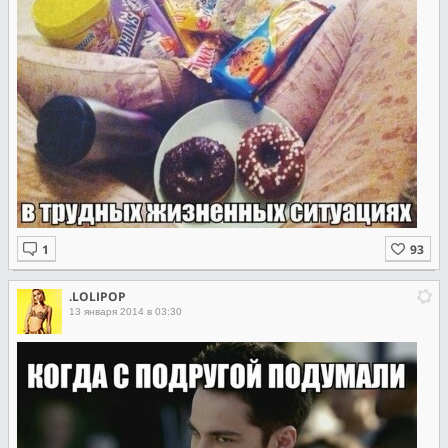
.LOLIPOP
13 января 2014 в 03:30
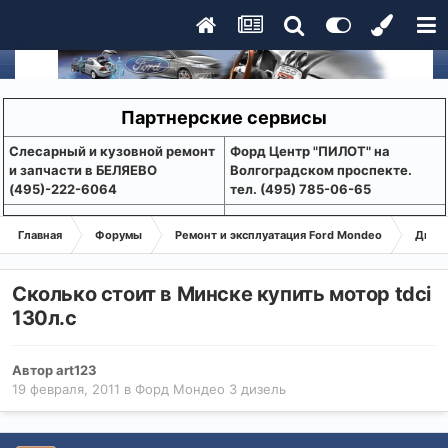
Партнерские сервисы
Слесарный и кузовной ремонт
Форд Центр "ПИЛОТ" на
и запчасти в БЕЛЯЕВО
Волгоградском проспекте.
(495)-222-6064
тел. (495) 785-06-65
Главная
Форумы
Ремонт и эксплуатация Ford Mondeo
Дизе
Сколько стоит в Минске купить мотор tdci
130л.с
Автор
art123
19 февраля, 2011
в
Форд Мондео 3 дизель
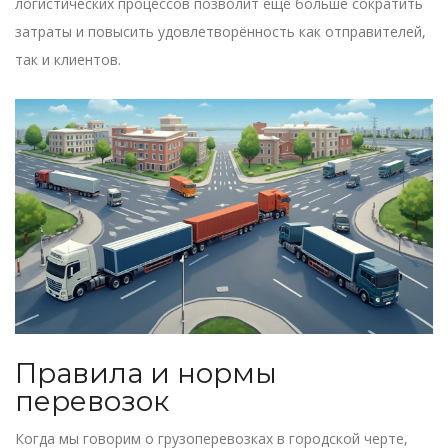
логистических процессов позволит ещё больше сократить
затраты и повысить удовлетворённость как отправителей,
так и клиентов.
Правила и нормы
перевозок
Когда мы говорим о грузоперевозках в городской черте,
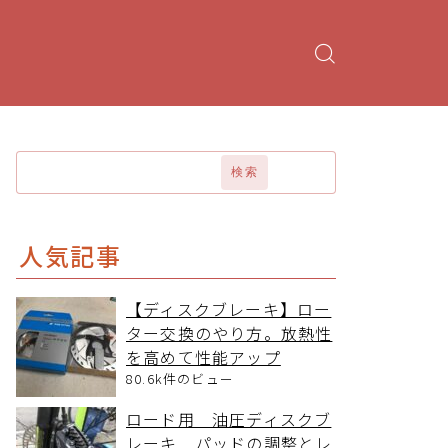
検索
人気記事
【ディスクブレーキ】ロー
ター交換のやり方。放熱性
を高めて性能アップ
80.6k件のビュー
ロード用 油圧ディスクブ
レーキ パッドの調整とレ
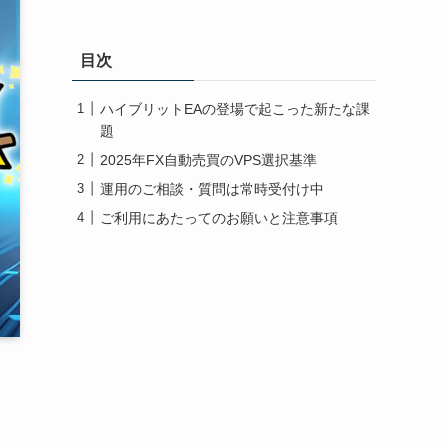
目次
ハイブリットEAの登場で起こった新たな課
題
2025年FX自動売買のVPS選択基準
運用のご相談・質問は常時受付け中
ご利用にあたってのお願いと注意事項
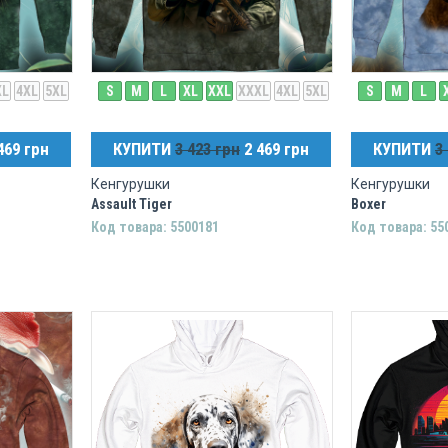
XL
4XL
5XL
S
M
L
XL
XXL
XXXL
4XL
5XL
S
M
L
469 грн
КУПИТИ
3 423 грн
2 469 грн
КУПИТИ
3
Кенгурушки
Кенгурушки
Assault Tiger
Boxer
Код товара: 5500181
Код товара: 55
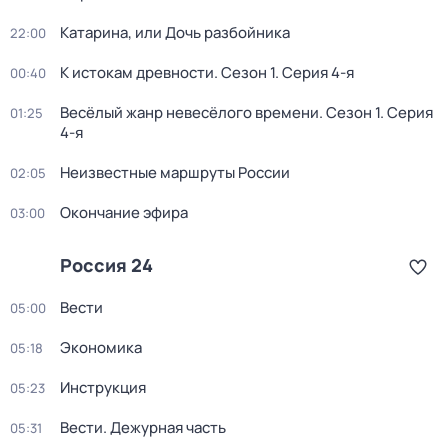
Катарина, или Дочь разбойника
22:00
К истокам древности
. Сезон 1
. Серия 4-я
00:40
Весёлый жанр невесёлого времени
. Сезон 1
. Серия
01:25
4-я
Неизвестные маршруты России
02:05
Окончание эфира
03:00
Россия 24
Вести
05:00
Экономика
05:18
Инструкция
05:23
Вести. Дежурная часть
05:31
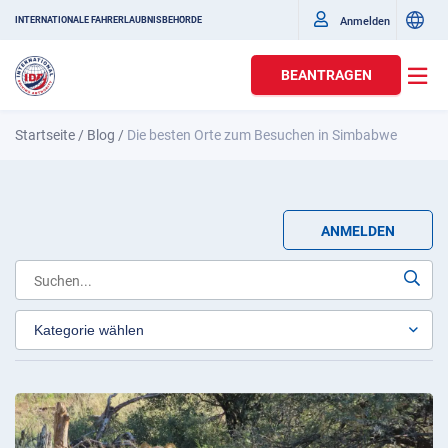
Anmelden
INTERNATIONALE FAHRERLAUBNISBEHÖRDE
BEANTRAGEN
Startseite
/
Blog
/
Die besten Orte zum Besuchen in Simbabwe
ANMELDEN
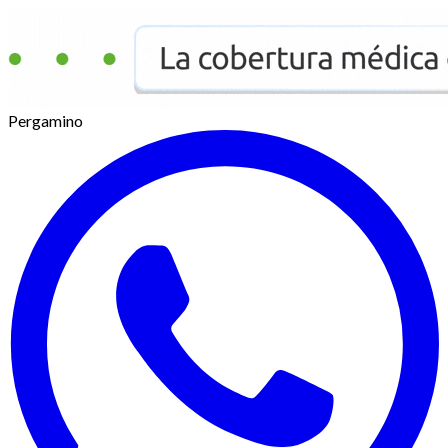
Pergamino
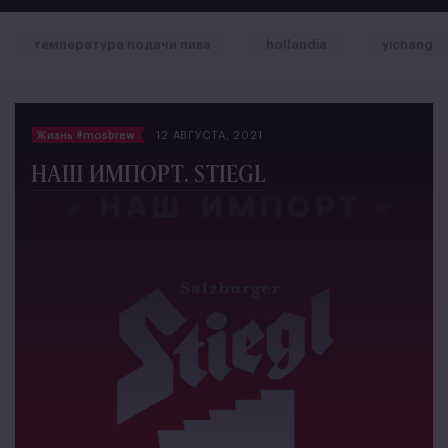
температура подачи пива
hollandia
yichang
Жизнь #mosbrew
12 АВГУСТА, 2021
НАШ ИМПОРТ. STIEGL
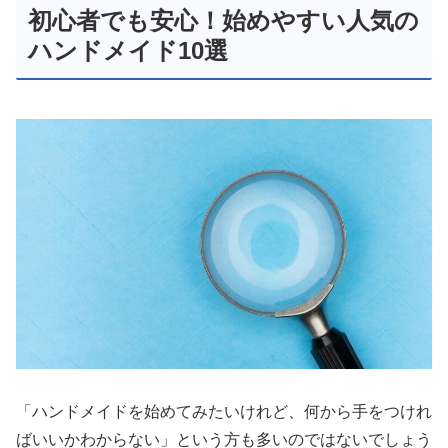
初心者でも安心！始めやすい人気の
ハンドメイド10選
「ハンドメイドを始めてみたいけれど、何から手をつけれ
ばいいかわからない」という方も多いのではないでしょう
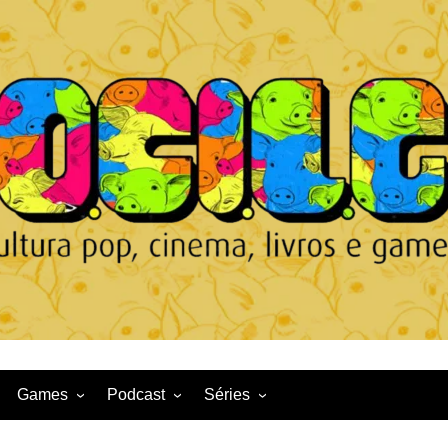
Games
Podcast
Séries
Game News
CqDL
Netflix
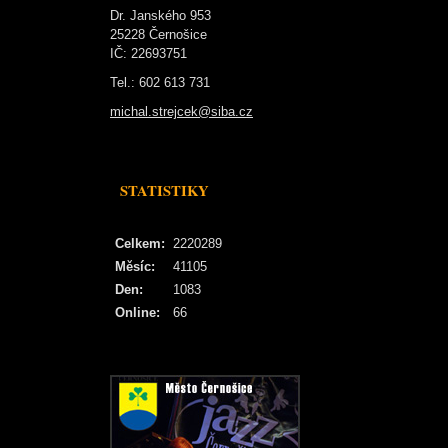
Dr. Janského 953
25228 Černošice
IČ: 22693751
Tel.: 602 613 731
michal.strejcek@siba.cz
STATISTIKY
Celkem:
2220289
Měsíc:
41105
Den:
1083
Online:
66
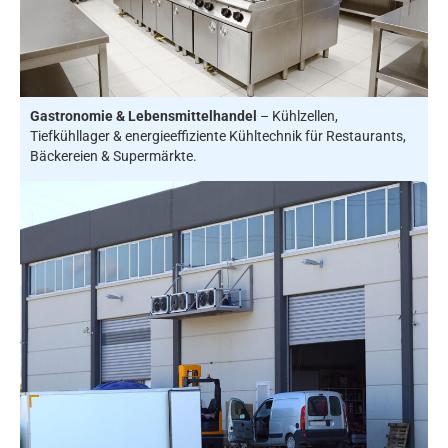
Gastronomie & Lebensmittelhandel
– Kühlzellen,
Tiefkühllager & energieeffiziente Kühltechnik für Restaurants,
Bäckereien & Supermärkte.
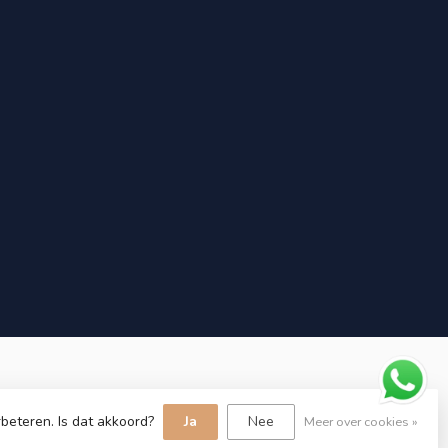
beteren. Is dat akkoord?
Ja
Nee
Meer over cookies »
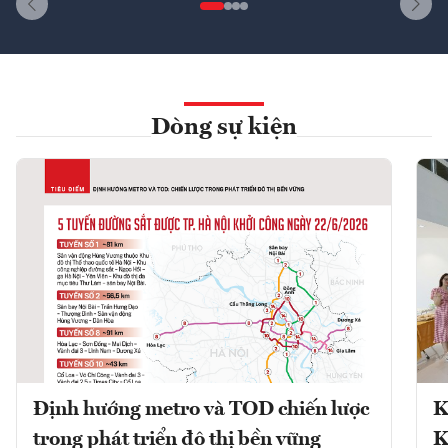
Dòng sự kiện
Định hướng metro và TOD chiến lược
K
trong phát triển đô thị bền vững
K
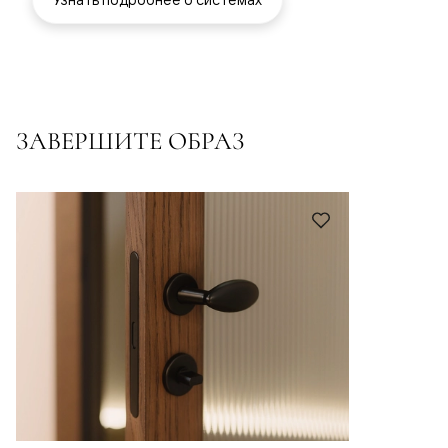
ЗАВЕРШИТЕ ОБРАЗ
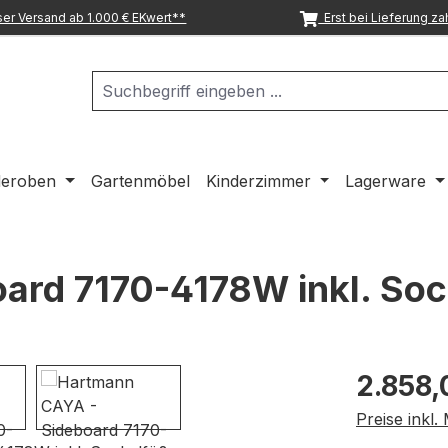
er Versand ab 1.000 € EKwert**
Erst bei Lieferung za
deroben
Gartenmöbel
Kinderzimmer
Lagerware
ard 7170-4178W inkl. Soc
Regulärer Pr
2.858,
Preise inkl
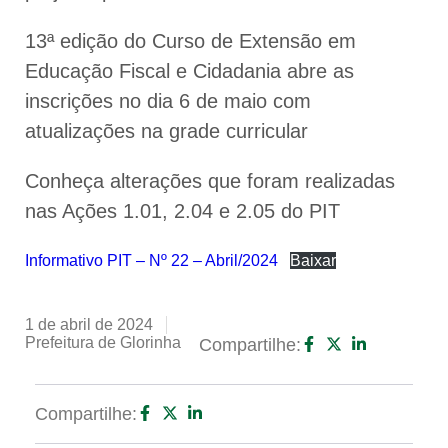
13ª edição do Curso de Extensão em
Educação Fiscal e Cidadania abre as
inscrições no dia 6 de maio com
atualizações na grade curricular
Conheça alterações que foram realizadas
nas Ações 1.01, 2.04 e 2.05 do PIT
Informativo PIT – Nº 22 – Abril/2024
Baixar
1 de abril de 2024
Prefeitura de Glorinha
Compartilhe:
Compartilhe:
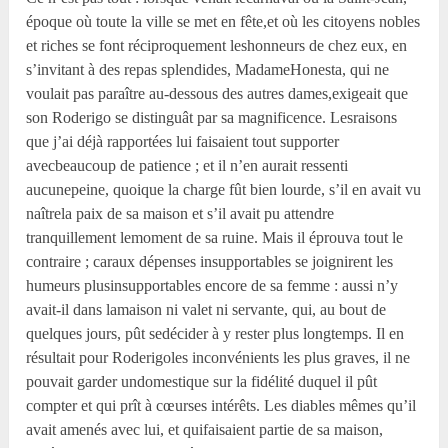
époque où toute la ville se met en fête,et où les citoyens nobles
et riches se font réciproquement leshonneurs de chez eux, en
s’invitant à des repas splendides, MadameHonesta, qui ne
voulait pas paraître au-dessous des autres dames,exigeait que
son Roderigo se distinguât par sa magnificence. Lesraisons
que j’ai déjà rapportées lui faisaient tout supporter
avecbeaucoup de patience ; et il n’en aurait ressenti
aucunepeine, quoique la charge fût bien lourde, s’il en avait vu
naîtrela paix de sa maison et s’il avait pu attendre
tranquillement lemoment de sa ruine. Mais il éprouva tout le
contraire ; caraux dépenses insupportables se joignirent les
humeurs plusinsupportables encore de sa femme : aussi n’y
avait-il dans lamaison ni valet ni servante, qui, au bout de
quelques jours, pût sedécider à y rester plus longtemps. Il en
résultait pour Roderigoles inconvénients les plus graves, il ne
pouvait garder undomestique sur la fidélité duquel il pût
compter et qui prît à cœurses intérêts. Les diables mêmes qu’il
avait amenés avec lui, et quifaisaient partie de sa maison,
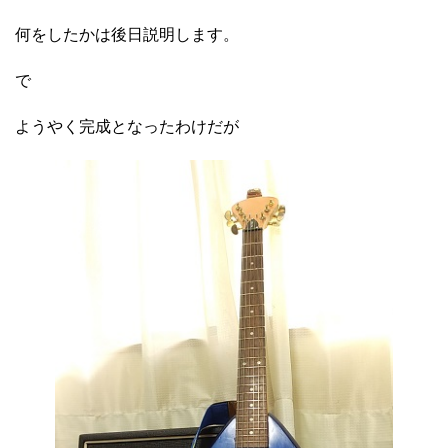
何をしたかは後日説明します。
で
ようやく完成となったわけだが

• • • • •

Your objective:
Since the listing holds pictures, return everything else in it exactly and omit those.

Task response:
.LOLIPOP
13 января 2014 в 03:30
Партнерские сервисы
Слесарный и кузовной ремонт
Форд Центр "ПИЛОТ" на
и запчасти в БЕЛЯЕВО
Волгоградском проспекте.
(495)-222-6064
тел. (495) 785-06-65
Главная
Форумы
Ремонт и эксплуатация Ford Mondeo
Дизе
Сколько стоит в Минске купить мотор tdci
130л.с
Автор
art123
19 февраля, 2011
в
Форд Мондео 3 дизель
логистических процессов позволит ещё больше сократить
затраты и повысить удовлетворённость как отправителей,
так и клиентов.
Правила и нормы
перевозок
Когда мы говорим о грузоперевозках в городской черте,
検索
人気記事
【ディスクブレーキ】ロー
ター交換のやり方。放熱性
を高めて性能アップ
80.6k件のビュー
ロード用 油圧ディスクブ
レーキ パッドの調整とレ
目次
ハイブリットEAの登場で起こった新たな課
題
2025年FX自動売買のVPS選択基準
運用のご相談・質問は常時受付け中
ご利用にあたってのお願いと注意事項
XL
4XL
5XL
S
M
L
XL
XXL
XXXL
4XL
5XL
S
M
L
469 грн
КУПИТИ
3 423 грн
2 469 грн
КУПИТИ
3
Кенгурушки
Кенгурушки
Assault Tiger
Boxer
Код товара: 5500181
Код товара: 55
Катарина, или Дочь разбойника
22:00
К истокам древности
. Сезон 1
. Серия 4-я
00:40
Весёлый жанр невесёлого времени
. Сезон 1
. Серия
01:25
4-я
Неизвестные маршруты России
02:05
Окончание эфира
03:00
Россия 24
Вести
05:00
Экономика
05:18
Инструкция
05:23
Вести. Дежурная часть
05:31
Anmelden
INTERNATIONALE FAHRERLAUBNISBEHÖRDE
BEANTRAGEN
Startseite
/
Blog
/
Die besten Orte zum Besuchen in Simbabwe
ANMELDEN
Pergamino
температура подачи пива
hollandia
yichang
Жизнь #mosbrew
12 АВГУСТА, 2021
НАШ ИМПОРТ. STIEGL
初心者でも安心！始めやすい人気の
ハンドメイド10選
「ハンドメイドを始めてみたいけれど、何から手をつけれ
ばいいかわからない」という方も多いのではないでしょう
Games
Podcast
Séries
Game News
CqDL
Netflix
Dr. Janského 953
25228 Černošice
IČ: 22693751
Tel.: 602 613 731
michal.strejcek@siba.cz
STATISTIKY
Celkem:
2220289
Měsíc:
41105
Den:
1083
Online:
66
Gastronomie & Lebensmittelhandel
– Kühlzellen,
Tiefkühllager & energieeffiziente Kühltechnik für Restaurants,
Bäckereien & Supermärkte.
beteren. Is dat akkoord?
Ja
Nee
Meer over cookies »
Dòng sự kiện
Định hướng metro và TOD chiến lược
K
trong phát triển đô thị bền vững
K
ЗАВЕРШИТЕ ОБРАЗ
er Versand ab 1.000 € EKwert**
Erst bei Lieferung za
deroben
Gartenmöbel
Kinderzimmer
Lagerware
ard 7170-4178W inkl. Soc
Regulärer Pr
2.858,
Preise inkl
13ª edição do Curso de Extensão em
Educação Fiscal e Cidadania abre as
inscrições no dia 6 de maio com
atualizações na grade curricular
Conheça alterações que foram realizadas
nas Ações 1.01, 2.04 e 2.05 do PIT
Informativo PIT – Nº 22 – Abril/2024
Baixar
1 de abril de 2024
Prefeitura de Glorinha
Compartilhe:
Compartilhe:
époque où toute la ville se met en fête,et où les citoyens nobles
et riches se font réciproquement leshonneurs de chez eux, en
s’invitant à des repas splendides, MadameHonesta, qui ne
voulait pas paraître au-dessous des autres dames,exigeait que
son Roderigo se distinguât par sa magnificence. Lesraisons
que j’ai déjà rapportées lui faisaient tout supporter
avecbeaucoup de patience ; et il n’en aurait ressenti
aucunepeine, quoique la charge fût bien lourde, s’il en avait vu
naîtrela paix de sa maison et s’il avait pu attendre
tranquillement lemoment de sa ruine. Mais il éprouva tout le
contraire ; caraux dépenses insupportables se joignirent les
humeurs plusinsupportables encore de sa femme : aussi n’y
avait-il dans lamaison ni valet ni servante, qui, au bout de
quelques jours, pût sedécider à y rester plus longtemps. Il en
résultait pour Roderigoles inconvénients les plus graves, il ne
pouvait garder undomestique sur la fidélité duquel il pût
compter et qui prît à cœurses intérêts. Les diables mêmes qu’il
avait amenés avec lui, et quifaisaient partie de sa maison,
何をしたかは後日説明します。
で
ようやく完成となったわけだが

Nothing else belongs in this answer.